Yakın zamanda AKP tarafından MHP’ye gönderilen “yeni anayasa taslağı” malumunuzdur.[1] Görebildiğimiz/gösterildiği kısmıyla karşılaştırdığımızda aslında bu taslağın, 2012 senesinde AKP’nin meclis komisyonuna sunduğu taslaktan[2] pek de bir farkı yok, ancak özellikle bir tanesinde yapılan değişiklik, hedefin gerçekte ne olduğunu gösteriyor bizlere. Evet, yapılacak olan değişikliklerden “Ant içme metni” de nasibini alıyor illa ki, zira onu değiştirmeden yapılacak herhangi bir değişiklik eğreti duracaktır bulunduğu yerde. Her iki taslakta da önerilen ant içme metninde ne laik devlet var ne Atatürk ve Türk adı ne de ilke ve inkılapları… Ama “şeref ve namus” da yok! Ant içme metninde yani… Esas konumuza “laik devlet, Atatürk ilke ve inkılaplarına bağlılık, şeref ve namus” gibi değerler ve ilkeler olsaydı giriş yapamayacağımız hatta bu yazıyı yazamayacağımız düşünüldüğünde esas meselenin aslında “değerler ve ilkeler” olduğu daha iyi anlaşılıyor.
Şunu söylüyorum aslında:
“Laik bir devletin Atatürk ilke ve inkılaplarına bağlı, şeref ve namus gibi değerlere önem veren herhangi bir Türk vatandaşı (milletvekili olmasını geçtim) ne tecavüzü ve çocuk yaşta evliliği meşru kılacak bir söz söyler, öneride bulunur ne de bölünmeyi ve diktatörlüğü hedef edinmiş bir anayasaya evet der.”
***
Devam edelim.
“Yeni anayasa” ile “tecavüzü AKlayan ve çocuk yaşta evliliği meşrulaştıran önerge” arasında kuracağımız bağlantıya geçelim.
İddiam şudur ki:
“Tayyip işi” başkanlık sisteminde meclise gelen herhangi bir kanun tasarısı veya teklifi kolayca meclisten geçebilecek; velev ki geçemedi, o zaman da başkan “başkanlık kararnamesi” yetkisi ile istenilen düzenlemeyi bizzat kendisi yapacaktır.

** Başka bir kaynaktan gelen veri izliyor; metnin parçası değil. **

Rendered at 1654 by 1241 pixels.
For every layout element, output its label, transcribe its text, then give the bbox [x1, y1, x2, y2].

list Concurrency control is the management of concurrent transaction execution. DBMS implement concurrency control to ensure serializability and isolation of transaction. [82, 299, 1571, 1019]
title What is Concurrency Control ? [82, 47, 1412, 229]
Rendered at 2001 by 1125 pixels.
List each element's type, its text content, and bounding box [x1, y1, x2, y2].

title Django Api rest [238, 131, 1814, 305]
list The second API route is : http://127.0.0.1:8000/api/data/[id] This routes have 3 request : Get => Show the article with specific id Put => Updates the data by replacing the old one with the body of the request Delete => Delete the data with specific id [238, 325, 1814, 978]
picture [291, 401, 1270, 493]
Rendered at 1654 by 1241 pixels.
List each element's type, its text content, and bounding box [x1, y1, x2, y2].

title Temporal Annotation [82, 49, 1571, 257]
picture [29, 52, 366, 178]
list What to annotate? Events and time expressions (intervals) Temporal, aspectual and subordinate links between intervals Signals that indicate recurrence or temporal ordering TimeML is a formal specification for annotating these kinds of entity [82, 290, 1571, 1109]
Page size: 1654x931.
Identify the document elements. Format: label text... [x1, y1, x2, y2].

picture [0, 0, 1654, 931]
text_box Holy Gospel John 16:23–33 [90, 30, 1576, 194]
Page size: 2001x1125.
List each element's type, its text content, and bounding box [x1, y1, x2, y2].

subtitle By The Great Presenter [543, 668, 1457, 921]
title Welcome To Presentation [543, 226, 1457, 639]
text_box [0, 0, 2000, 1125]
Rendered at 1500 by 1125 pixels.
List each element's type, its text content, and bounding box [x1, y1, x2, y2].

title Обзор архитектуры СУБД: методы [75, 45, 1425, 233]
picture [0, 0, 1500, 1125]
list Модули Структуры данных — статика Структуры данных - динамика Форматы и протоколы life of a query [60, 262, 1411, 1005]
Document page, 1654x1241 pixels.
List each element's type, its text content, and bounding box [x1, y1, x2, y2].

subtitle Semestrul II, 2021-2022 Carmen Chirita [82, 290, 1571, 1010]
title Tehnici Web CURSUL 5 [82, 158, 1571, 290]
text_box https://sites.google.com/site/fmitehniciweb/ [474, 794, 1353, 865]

Nasıl mı?
AKP’nin hazırladığı yeni anayasa taslağına göre;
1. MİLLETVEKİLİ VE BAŞKANLIK SEÇİMİ
Madde 27– (1) Türkiye Büyük Millet Meclisi ve Başkanlık seçimleri beş yılda bir aynı günde yapılır.
Bu maddenin anlamı şudur: Başkanlık ve parlamento seçimlerinin aynı tarihte yapılması, seçimi kazanan başkanın aynı zamanda partisinin meclis grubu aracılığıyla yasama organında da hakimiyete sahip olması demektir. Böylece yasama ve yürütme aynı partinin egemenliği altına girecek, kuvvetler ayrılığı ilkesini işlersiz kılacak, çoğunluk tahakkümüne kapı aralayacak ve “tecavüzü ve çocuk yaşta evliliği meşrulaştıran önergeler” hiçbir engelleme ile karşılaşılmaksızın kabul edilecek, önergenin içinde bulunduğu kanun tasarısı veya teklifi kanunlaşarak yürürlüğe konulacak. Oysa “gerçek” başkanlık sisteminde tüm bu saydıklarıma ortam yaratılmaması için parlamento ve başkanlık seçimleri ayrı tarihlerde yapılmaktadır.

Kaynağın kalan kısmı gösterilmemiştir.